## Text
+++++
Samuel J. Hawley, Yonsei University, Seoul, Korea

It was the year known in Korea as Imjin, “water-dragon,” 1592 by the calendars of the West. A dense mist hung over the sea off the southern port of Pusan on the morning of May 23, obscuring any sign of activity offshore. Chong Pal,the sixty-year-old commander of the Pusan garrison, left the port early for a day of deer hunting on a nearby island. Emerging from the trees some time in the afternoon, he was the first to sight the danger: a line of ships low on the horizon, approaching from the south. Suspecting that this could be the Japanese invasion that some had been warning of for more than a year, Chong rushed back to Pusan to raise the alarm: By nightfall 400 vessels crowded the harbor, and the Koreans inside Pusan Castle were asking themselves: why had they come?1)

The answer lay 250 kilometers to the southeast, at invasion headquarters on the coast of Kyushu. It was here that Japanese dictator Toyotomi Hideyoshi had amassed his titanic invasion force: 158,800 men earmarked to cross to Korea, plus another 76,200 to protect his headquarters from possible counterattack

In physical appearance Hideyoshi was unimpressive: aging, wizened, in declining health, probably no more than one hundred pounds and five feet tall. As a conqueror, however, he was a giant. He had been born in 1537, the son of a farmer in the vicinity of present-day Nagoya. He lived at a time known as Sengoku, more than a century of civil war when Japan was divided between rival warlords. Hideyoshi’s father served part-time in the army of the Oda house, which possessed the region where he lived When Hideyoshi was old enough, he too entered the service of the Oda, first as a common soldier, then quickly rising to become a top commander and vassal.

In 1582 the head of the Oda house, Oda Nobunaga, was slain in an uprising by one of his vassals. Hideyoshi instantly avenged the disloyalty,laying the head of the rebel before Nobunaga’s corpse just days after the event. Then he seized the Oda domain for himself, approximately one third of the landmass of Japan. It would take the farm boy from Nakamura village, nicknamed “Monkey” and “Bald Rat” by Nobunaga, just nine years to conquer the rest of the country. Then, in

1) Yu Song-nyong, Chingbirok (“Book of Corrections”) (Seoul: Myongmundang, 1987),p. 50; Sonjo sillok (“Annals of King Sonjo”), 13/4/Sonjo 25 (May 23, 1592). (Chingbirok was written by Yu Song-nyong, the Prime Minister of Korea, circa 1602; the 42 volumes of Sonjo sillok were compiled in 1609-1616.)

[page 36]1592, he set out to extend his conquests overseas. The idea had been in his mind for several years. As he explained in a letter to his wife in 1589, “By fast ships I have dispatched [orders] to Korea, to serve the throne of Japan. Should [Korea] fail to serve [our throne], I have dispatched [the message] that I will punish [that country] next year. Even China will enter my grip; I will command it during my lifetime.”2)
+++++
Element box annotations:
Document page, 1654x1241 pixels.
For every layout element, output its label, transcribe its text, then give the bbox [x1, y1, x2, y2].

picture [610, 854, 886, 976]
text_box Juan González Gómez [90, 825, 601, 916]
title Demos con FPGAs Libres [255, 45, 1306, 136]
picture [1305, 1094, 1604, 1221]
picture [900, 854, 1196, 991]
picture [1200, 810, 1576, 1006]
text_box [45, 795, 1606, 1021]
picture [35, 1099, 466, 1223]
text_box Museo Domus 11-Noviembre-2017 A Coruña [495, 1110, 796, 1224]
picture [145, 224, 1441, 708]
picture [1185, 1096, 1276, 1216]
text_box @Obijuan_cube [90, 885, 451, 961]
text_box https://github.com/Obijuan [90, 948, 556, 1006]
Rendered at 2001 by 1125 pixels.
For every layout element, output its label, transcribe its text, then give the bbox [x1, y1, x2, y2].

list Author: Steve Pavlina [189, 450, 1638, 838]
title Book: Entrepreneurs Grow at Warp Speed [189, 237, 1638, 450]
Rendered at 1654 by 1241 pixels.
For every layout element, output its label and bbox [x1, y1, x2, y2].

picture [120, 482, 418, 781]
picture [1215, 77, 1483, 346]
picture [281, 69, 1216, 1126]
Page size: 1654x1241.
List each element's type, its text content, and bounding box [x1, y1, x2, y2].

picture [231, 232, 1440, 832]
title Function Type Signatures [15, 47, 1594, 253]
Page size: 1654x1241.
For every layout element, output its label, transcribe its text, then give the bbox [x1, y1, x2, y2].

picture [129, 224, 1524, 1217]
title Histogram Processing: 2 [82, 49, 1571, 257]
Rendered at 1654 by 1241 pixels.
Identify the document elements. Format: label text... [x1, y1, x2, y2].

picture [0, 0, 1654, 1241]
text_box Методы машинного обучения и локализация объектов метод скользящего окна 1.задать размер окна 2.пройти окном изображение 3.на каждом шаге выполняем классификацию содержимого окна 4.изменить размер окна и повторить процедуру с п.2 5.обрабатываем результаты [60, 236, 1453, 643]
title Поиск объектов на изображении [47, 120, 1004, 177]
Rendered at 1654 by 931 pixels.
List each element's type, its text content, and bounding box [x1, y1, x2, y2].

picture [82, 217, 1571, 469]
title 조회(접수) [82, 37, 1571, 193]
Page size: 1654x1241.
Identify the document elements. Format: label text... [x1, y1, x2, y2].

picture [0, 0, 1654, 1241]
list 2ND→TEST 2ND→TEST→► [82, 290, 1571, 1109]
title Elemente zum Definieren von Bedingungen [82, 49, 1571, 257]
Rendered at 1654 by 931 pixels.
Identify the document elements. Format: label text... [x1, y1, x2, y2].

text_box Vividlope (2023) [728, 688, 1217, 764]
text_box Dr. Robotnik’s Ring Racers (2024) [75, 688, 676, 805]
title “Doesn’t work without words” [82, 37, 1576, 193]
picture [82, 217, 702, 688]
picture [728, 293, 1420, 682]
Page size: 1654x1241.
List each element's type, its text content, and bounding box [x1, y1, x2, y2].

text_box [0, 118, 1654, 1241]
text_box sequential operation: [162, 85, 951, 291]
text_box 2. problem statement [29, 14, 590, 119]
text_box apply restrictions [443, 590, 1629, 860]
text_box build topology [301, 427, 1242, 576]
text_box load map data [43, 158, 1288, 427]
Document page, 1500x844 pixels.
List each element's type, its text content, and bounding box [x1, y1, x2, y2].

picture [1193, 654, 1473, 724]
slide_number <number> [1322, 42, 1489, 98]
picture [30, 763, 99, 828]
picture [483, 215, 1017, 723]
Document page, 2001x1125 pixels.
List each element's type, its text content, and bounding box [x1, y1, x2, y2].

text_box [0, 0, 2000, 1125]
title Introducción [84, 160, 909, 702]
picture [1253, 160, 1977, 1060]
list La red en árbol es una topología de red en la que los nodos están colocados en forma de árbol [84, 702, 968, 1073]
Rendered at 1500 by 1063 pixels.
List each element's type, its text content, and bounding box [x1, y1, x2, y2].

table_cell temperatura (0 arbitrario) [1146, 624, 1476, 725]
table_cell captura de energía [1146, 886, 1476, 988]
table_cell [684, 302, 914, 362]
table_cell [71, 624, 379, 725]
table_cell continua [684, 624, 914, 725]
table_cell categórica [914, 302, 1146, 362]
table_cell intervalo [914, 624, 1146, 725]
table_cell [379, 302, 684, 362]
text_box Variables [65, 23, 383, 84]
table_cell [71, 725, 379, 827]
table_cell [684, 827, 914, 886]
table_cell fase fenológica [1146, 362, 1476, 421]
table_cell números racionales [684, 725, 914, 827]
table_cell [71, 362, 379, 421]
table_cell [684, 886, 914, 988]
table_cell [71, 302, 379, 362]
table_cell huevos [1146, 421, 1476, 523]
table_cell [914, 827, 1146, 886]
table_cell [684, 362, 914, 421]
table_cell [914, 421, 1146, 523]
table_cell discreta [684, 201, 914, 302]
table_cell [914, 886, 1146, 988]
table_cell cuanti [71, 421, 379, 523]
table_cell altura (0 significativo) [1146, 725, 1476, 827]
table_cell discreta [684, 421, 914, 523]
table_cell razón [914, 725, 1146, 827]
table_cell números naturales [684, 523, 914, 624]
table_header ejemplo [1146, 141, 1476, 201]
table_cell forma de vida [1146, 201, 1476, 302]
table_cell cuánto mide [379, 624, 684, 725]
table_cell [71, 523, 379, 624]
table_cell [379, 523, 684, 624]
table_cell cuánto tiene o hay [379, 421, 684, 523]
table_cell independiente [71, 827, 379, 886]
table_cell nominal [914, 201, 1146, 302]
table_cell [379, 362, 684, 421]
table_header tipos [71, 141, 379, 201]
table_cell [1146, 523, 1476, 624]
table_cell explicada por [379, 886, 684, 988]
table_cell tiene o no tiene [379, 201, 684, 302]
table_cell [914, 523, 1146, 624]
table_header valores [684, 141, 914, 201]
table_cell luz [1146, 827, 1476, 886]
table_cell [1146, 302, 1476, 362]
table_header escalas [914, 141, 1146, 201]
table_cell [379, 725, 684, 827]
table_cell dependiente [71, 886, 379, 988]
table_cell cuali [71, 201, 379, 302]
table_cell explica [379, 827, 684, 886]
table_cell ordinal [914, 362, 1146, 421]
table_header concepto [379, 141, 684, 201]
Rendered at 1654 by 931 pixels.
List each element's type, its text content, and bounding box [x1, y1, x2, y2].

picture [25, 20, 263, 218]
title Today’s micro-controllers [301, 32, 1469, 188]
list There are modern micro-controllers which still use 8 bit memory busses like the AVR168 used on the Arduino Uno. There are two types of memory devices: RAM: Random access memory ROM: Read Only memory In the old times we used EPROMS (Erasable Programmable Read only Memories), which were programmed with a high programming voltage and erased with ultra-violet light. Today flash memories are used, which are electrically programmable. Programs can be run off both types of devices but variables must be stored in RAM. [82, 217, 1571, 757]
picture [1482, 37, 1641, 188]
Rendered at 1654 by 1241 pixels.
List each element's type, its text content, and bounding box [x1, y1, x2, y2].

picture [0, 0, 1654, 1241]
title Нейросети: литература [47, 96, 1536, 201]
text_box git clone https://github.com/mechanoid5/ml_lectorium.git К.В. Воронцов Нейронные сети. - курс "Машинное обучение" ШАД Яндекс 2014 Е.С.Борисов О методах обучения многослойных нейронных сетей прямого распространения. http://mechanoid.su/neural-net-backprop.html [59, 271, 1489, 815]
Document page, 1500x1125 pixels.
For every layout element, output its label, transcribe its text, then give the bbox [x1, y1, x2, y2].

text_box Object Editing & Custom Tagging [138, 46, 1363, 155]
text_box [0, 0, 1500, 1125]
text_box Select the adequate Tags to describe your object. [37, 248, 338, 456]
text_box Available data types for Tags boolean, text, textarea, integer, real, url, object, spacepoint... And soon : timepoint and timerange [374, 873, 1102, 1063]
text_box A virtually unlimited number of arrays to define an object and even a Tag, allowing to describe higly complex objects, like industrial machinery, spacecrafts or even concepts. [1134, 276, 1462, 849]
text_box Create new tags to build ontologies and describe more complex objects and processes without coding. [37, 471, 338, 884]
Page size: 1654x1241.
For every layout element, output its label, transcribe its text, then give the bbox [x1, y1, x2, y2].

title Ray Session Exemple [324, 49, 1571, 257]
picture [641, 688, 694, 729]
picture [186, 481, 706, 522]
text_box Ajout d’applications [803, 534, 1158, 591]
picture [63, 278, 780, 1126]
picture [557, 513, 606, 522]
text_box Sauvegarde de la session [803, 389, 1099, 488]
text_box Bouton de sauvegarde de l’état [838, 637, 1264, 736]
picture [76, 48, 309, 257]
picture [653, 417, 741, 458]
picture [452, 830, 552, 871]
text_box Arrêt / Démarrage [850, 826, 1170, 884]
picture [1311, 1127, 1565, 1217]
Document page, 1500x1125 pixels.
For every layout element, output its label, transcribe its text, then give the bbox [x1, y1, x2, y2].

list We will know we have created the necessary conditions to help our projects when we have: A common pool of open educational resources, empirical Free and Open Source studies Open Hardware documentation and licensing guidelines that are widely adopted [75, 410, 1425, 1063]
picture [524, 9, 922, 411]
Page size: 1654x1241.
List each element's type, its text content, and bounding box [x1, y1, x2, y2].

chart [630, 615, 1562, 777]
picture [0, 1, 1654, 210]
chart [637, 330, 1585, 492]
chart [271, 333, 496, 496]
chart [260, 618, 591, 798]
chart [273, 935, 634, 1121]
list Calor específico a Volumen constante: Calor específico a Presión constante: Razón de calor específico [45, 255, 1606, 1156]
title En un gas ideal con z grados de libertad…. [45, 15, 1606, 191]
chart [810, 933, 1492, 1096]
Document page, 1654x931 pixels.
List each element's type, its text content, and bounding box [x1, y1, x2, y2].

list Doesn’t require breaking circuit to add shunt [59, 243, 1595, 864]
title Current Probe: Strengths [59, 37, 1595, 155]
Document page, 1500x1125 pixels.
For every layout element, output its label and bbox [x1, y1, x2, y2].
+++++
## Exercise goal
According to the text on the 1592 invasion of Korea, how many men did Toyotomi Hideyoshi earmark to cross to Korea?

## Solution for this exercise
158,800 men.